Give the data again exactly, without its images.

---*---

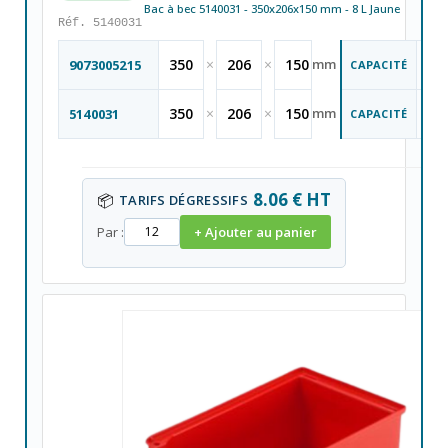
Bac à bec 5140031 - 350x206x150 mm - 8 L Jaune
Réf. 5140031
8
350
×
206
×
150
mm
9073005215
CAPACITÉ
Li
L
8
350
×
206
×
150
mm
5140031
CAPACITÉ
Li
L
8.06 € HT
📦
TARIFS DÉGRESSIFS
Par :
+ Ajouter au panier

---*---

TASK OUTPUT -
Bac à bec 5140031 - 350x206x150 mm - 8 L Jaune
Réf. 5140031
8
350
×
206
×
150
mm
9073005215
CAPACITÉ
Li
L
8
350
×
206
×
150
mm
5140031
CAPACITÉ
Li
L
8.06 € HT
📦
TARIFS DÉGRESSIFS
Par :
+ Ajouter au panier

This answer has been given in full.